Back in my film school, I saw a black and white film called Sult. The hero is hungry---famished would be a better word. And he is beginning to develop a mental illness due to the constant hunger. What finally happens is something you might be inspired to read about.

However his conversation with his shoes was absolutely surreal....i mean 'psychologically realistic" lest the genre-obsessed haul me over the coals. Only last night we learnt to distinguish the fine line between magic realism and psychological realism as so tersely pointed by J M Coetzee about Gabriel Garcia Marquez.

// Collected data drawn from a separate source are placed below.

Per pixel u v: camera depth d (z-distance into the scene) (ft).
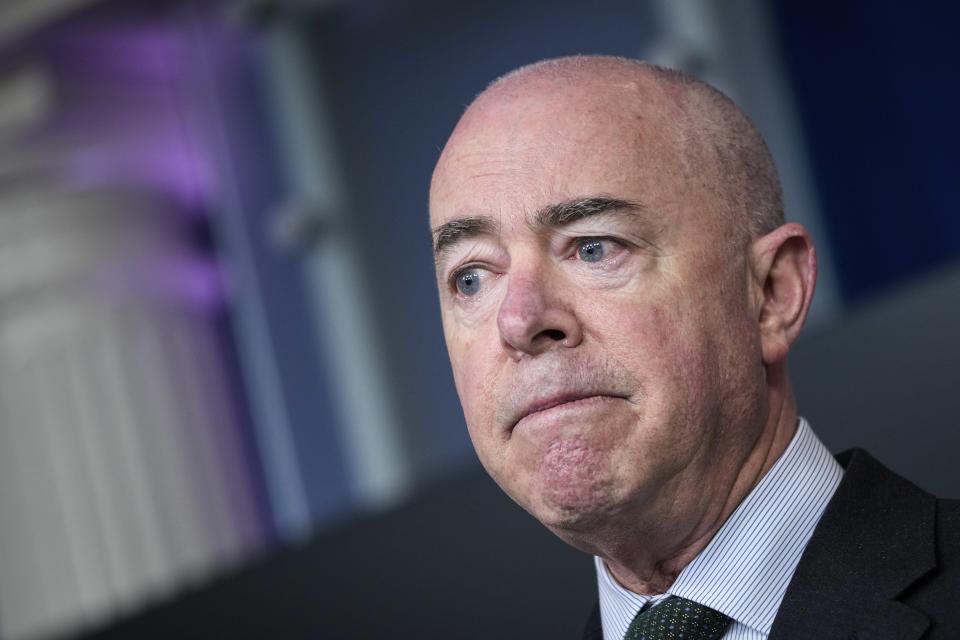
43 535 32.24
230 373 32.30
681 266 9.68
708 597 9.95
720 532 10.05
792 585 9.50
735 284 9.96
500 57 26.11
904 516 9.78
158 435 32.09
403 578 17.84
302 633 17.94
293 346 29.63
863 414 15.30
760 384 10.06
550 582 16.58
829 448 15.28
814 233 23.20
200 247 33.22
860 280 23.00
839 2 23.48
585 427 9.36
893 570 9.34
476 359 9.84
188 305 32.94
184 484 31.89
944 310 15.90
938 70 22.72
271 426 30.50
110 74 33.55
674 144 9.93
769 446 10.28
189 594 19.79
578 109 9.89
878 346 15.89
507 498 18.16
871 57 23.24
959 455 14.26
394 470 27.27
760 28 23.75
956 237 22.30
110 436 32.09
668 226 9.68
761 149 10.53
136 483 31.94
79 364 32.42
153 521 31.63
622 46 24.59
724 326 9.82
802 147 23.39
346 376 28.07
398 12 27.63
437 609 17.19
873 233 22.98
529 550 17.07
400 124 27.55
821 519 9.84
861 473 10.16
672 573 10.31
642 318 9.48
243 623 18.67
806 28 23.66
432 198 10.36
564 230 9.62
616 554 10.11
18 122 33.47
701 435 9.61
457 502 18.67
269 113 30.25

So recalling the film, I thought I must sample something from Hamsun's treasure trove. I found a preview of the book- Hunger on which Sult was based. But that tiny morsel could scarce quell my hunger. So I picked up 'Great Stories By Nobel Prize Winners' in which there is a story by the Norwegian Nobel Laureate called The Call of Life.

It is so simple that it defies all expectations. Yet it's honesty leaves a mark. It is the story of a man wandering the streets at dusk when he sees a woman strolling about. First he thinks she must be like so many others- "creature of the night".

However it turns out that she has far more dignity than to simply accept the narrator's arm at a go. But she eventually relents and they end up in her house where she gets intimate with him. It is only later he notices that this young but ravaged woman of 23 or so has a corpse of an old man in a coffin in the drawing room.

Then suddenly the mist lifts and all becomes clear. Here's a widow, fresh and free, heaving a sigh of relief at the turn of the event.

I like such matter-of-fact stories. A story does not always have to end in high drama. It can sometimes be a slice of life and therefore its climax and resolution can only be about "moving on".

Wish I could lay my hands on Hunger and read it voraciously (pun intended).